─── Study material

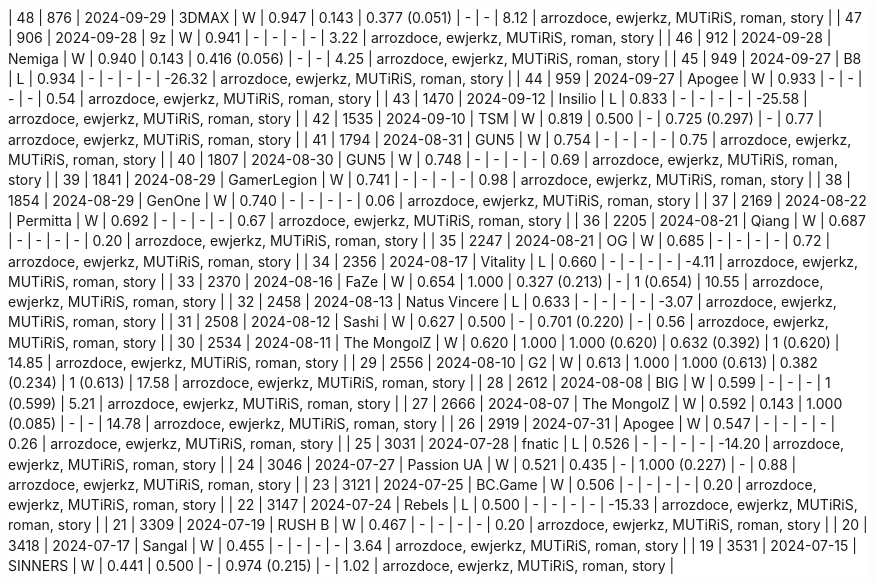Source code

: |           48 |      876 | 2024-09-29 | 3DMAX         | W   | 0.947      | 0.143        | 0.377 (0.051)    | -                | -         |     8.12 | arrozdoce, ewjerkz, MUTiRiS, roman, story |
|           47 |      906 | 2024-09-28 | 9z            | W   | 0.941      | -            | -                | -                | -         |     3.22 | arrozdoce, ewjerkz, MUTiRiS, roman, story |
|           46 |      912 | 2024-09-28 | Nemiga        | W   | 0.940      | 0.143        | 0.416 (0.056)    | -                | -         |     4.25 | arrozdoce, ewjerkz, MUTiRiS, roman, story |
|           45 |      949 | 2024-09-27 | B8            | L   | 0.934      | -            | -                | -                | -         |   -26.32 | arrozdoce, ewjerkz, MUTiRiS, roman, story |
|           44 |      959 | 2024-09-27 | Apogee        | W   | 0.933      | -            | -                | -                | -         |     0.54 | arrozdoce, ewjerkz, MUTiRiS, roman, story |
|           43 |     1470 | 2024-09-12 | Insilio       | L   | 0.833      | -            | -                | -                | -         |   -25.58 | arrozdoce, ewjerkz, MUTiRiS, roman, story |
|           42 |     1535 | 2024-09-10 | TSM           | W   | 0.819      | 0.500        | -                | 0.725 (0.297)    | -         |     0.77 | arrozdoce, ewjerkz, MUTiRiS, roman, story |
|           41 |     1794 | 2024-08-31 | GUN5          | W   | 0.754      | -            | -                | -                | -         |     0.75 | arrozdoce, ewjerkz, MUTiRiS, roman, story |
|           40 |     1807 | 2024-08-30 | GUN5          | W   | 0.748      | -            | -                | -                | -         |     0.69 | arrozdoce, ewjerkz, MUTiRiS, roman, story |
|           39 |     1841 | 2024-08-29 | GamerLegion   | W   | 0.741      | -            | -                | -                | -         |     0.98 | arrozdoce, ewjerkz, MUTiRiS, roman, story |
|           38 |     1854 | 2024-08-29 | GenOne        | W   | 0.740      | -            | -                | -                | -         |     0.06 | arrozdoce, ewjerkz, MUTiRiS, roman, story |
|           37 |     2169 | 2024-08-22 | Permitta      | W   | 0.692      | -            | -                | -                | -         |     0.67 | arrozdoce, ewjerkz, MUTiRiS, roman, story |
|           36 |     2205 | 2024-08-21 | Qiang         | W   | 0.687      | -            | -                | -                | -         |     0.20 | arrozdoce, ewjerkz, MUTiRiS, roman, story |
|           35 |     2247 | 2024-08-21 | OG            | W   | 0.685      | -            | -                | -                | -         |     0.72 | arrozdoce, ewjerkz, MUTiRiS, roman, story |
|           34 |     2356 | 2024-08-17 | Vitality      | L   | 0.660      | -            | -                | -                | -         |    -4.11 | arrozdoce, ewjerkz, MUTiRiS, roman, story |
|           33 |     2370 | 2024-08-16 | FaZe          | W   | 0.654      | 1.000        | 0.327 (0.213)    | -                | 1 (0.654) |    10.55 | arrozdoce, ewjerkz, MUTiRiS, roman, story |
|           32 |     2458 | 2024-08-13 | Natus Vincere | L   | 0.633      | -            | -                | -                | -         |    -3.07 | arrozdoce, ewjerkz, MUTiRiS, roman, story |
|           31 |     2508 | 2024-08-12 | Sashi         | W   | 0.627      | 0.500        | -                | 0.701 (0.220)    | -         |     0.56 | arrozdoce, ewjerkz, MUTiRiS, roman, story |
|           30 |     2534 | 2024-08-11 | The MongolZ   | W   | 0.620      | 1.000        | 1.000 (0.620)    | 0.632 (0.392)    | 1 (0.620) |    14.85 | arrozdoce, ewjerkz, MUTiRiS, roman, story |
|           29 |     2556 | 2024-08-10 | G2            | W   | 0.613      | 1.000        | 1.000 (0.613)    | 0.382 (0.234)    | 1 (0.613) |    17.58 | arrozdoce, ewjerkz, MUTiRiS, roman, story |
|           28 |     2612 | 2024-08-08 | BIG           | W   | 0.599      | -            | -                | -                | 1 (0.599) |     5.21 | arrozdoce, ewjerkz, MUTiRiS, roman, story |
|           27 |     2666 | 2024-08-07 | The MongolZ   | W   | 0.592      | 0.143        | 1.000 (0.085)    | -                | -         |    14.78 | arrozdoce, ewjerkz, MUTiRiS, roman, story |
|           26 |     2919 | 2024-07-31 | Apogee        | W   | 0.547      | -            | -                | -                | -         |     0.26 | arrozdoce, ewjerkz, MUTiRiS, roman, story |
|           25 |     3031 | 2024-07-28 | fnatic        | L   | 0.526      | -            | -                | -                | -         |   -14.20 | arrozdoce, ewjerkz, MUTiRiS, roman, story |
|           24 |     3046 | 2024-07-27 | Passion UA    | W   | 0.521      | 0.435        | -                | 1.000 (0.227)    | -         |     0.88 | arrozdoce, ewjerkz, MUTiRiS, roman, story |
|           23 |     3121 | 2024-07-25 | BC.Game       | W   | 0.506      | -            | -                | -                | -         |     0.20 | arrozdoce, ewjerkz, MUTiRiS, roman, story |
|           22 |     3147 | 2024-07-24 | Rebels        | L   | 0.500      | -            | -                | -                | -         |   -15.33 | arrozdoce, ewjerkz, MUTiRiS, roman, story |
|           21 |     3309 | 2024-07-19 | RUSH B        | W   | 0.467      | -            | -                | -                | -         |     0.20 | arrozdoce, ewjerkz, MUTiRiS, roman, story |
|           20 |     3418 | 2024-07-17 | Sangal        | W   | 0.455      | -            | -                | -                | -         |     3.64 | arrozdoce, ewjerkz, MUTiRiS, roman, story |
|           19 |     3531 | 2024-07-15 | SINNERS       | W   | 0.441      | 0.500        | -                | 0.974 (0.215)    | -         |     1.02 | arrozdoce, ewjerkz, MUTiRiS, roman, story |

──────

### Activity
Pictures do not belong in the copy. Please reproduce the entries above exactly otherwise.

### Written response
Source code

: |           48 |      876 | 2024-09-29 | 3DMAX         | W   | 0.947      | 0.143        | 0.377 (0.051)    | -                | -         |     8.12 | arrozdoce, ewjerkz, MUTiRiS, roman, story |
|           47 |      906 | 2024-09-28 | 9z            | W   | 0.941      | -            | -                | -                | -         |     3.22 | arrozdoce, ewjerkz, MUTiRiS, roman, story |
|           46 |      912 | 2024-09-28 | Nemiga        | W   | 0.940      | 0.143        | 0.416 (0.056)    | -                | -         |     4.25 | arrozdoce, ewjerkz, MUTiRiS, roman, story |
|           45 |      949 | 2024-09-27 | B8            | L   | 0.934      | -            | -                | -                | -         |   -26.32 | arrozdoce, ewjerkz, MUTiRiS, roman, story |
|           44 |      959 | 2024-09-27 | Apogee        | W   | 0.933      | -            | -                | -                | -         |     0.54 | arrozdoce, ewjerkz, MUTiRiS, roman, story |
|           43 |     1470 | 2024-09-12 | Insilio       | L   | 0.833      | -            | -                | -                | -         |   -25.58 | arrozdoce, ewjerkz, MUTiRiS, roman, story |
|           42 |     1535 | 2024-09-10 | TSM           | W   | 0.819      | 0.500        | -                | 0.725 (0.297)    | -         |     0.77 | arrozdoce, ewjerkz, MUTiRiS, roman, story |
|           41 |     1794 | 2024-08-31 | GUN5          | W   | 0.754      | -            | -                | -                | -         |     0.75 | arrozdoce, ewjerkz, MUTiRiS, roman, story |
|           40 |     1807 | 2024-08-30 | GUN5          | W   | 0.748      | -            | -                | -                | -         |     0.69 | arrozdoce, ewjerkz, MUTiRiS, roman, story |
|           39 |     1841 | 2024-08-29 | GamerLegion   | W   | 0.741      | -            | -                | -                | -         |     0.98 | arrozdoce, ewjerkz, MUTiRiS, roman, story |
|           38 |     1854 | 2024-08-29 | GenOne        | W   | 0.740      | -            | -                | -                | -         |     0.06 | arrozdoce, ewjerkz, MUTiRiS, roman, story |
|           37 |     2169 | 2024-08-22 | Permitta      | W   | 0.692      | -            | -                | -                | -         |     0.67 | arrozdoce, ewjerkz, MUTiRiS, roman, story |
|           36 |     2205 | 2024-08-21 | Qiang         | W   | 0.687      | -            | -                | -                | -         |     0.20 | arrozdoce, ewjerkz, MUTiRiS, roman, story |
|           35 |     2247 | 2024-08-21 | OG            | W   | 0.685      | -            | -                | -                | -         |     0.72 | arrozdoce, ewjerkz, MUTiRiS, roman, story |
|           34 |     2356 | 2024-08-17 | Vitality      | L   | 0.660      | -            | -                | -                | -         |    -4.11 | arrozdoce, ewjerkz, MUTiRiS, roman, story |
|           33 |     2370 | 2024-08-16 | FaZe          | W   | 0.654      | 1.000        | 0.327 (0.213)    | -                | 1 (0.654) |    10.55 | arrozdoce, ewjerkz, MUTiRiS, roman, story |
|           32 |     2458 | 2024-08-13 | Natus Vincere | L   | 0.633      | -            | -                | -                | -         |    -3.07 | arrozdoce, ewjerkz, MUTiRiS, roman, story |
|           31 |     2508 | 2024-08-12 | Sashi         | W   | 0.627      | 0.500        | -                | 0.701 (0.220)    | -         |     0.56 | arrozdoce, ewjerkz, MUTiRiS, roman, story |
|           30 |     2534 | 2024-08-11 | The MongolZ   | W   | 0.620      | 1.000        | 1.000 (0.620)    | 0.632 (0.392)    | 1 (0.620) |    14.85 | arrozdoce, ewjerkz, MUTiRiS, roman, story |
|           29 |     2556 | 2024-08-10 | G2            | W   | 0.613      | 1.000        | 1.000 (0.613)    | 0.382 (0.234)    | 1 (0.613) |    17.58 | arrozdoce, ewjerkz, MUTiRiS, roman, story |
|           28 |     2612 | 2024-08-08 | BIG           | W   | 0.599      | -            | -                | -                | 1 (0.599) |     5.21 | arrozdoce, ewjerkz, MUTiRiS, roman, story |
|           27 |     2666 | 2024-08-07 | The MongolZ   | W   | 0.592      | 0.143        | 1.000 (0.085)    | -                | -         |    14.78 | arrozdoce, ewjerkz, MUTiRiS, roman, story |
|           26 |     2919 | 2024-07-31 | Apogee        | W   | 0.547      | -            | -                | -                | -         |     0.26 | arrozdoce, ewjerkz, MUTiRiS, roman, story |
|           25 |     3031 | 2024-07-28 | fnatic        | L   | 0.526      | -            | -                | -                | -         |   -14.20 | arrozdoce, ewjerkz, MUTiRiS, roman, story |
|           24 |     3046 | 2024-07-27 | Passion UA    | W   | 0.521      | 0.435        | -                | 1.000 (0.227)    | -         |     0.88 | arrozdoce, ewjerkz, MUTiRiS, roman, story |
|           23 |     3121 | 2024-07-25 | BC.Game       | W   | 0.506      | -            | -                | -                | -         |     0.20 | arrozdoce, ewjerkz, MUTiRiS, roman, story |
|           22 |     3147 | 2024-07-24 | Rebels        | L   | 0.500      | -            | -                | -                | -         |   -15.33 | arrozdoce, ewjerkz, MUTiRiS, roman, story |
|           21 |     3309 | 2024-07-19 | RUSH B        | W   | 0.467      | -            | -                | -                | -         |     0.20 | arrozdoce, ewjerkz, MUTiRiS, roman, story |
|           20 |     3418 | 2024-07-17 | Sangal        | W   | 0.455      | -            | -                | -                | -         |     3.64 | arrozdoce, ewjerkz, MUTiRiS, roman, story |
|           19 |     3531 | 2024-07-15 | SINNERS       | W   | 0.441      | 0.500        | -                | 0.974 (0.215)    | -         |     1.02 | arrozdoce, ewjerkz, MUTiRiS, roman, story |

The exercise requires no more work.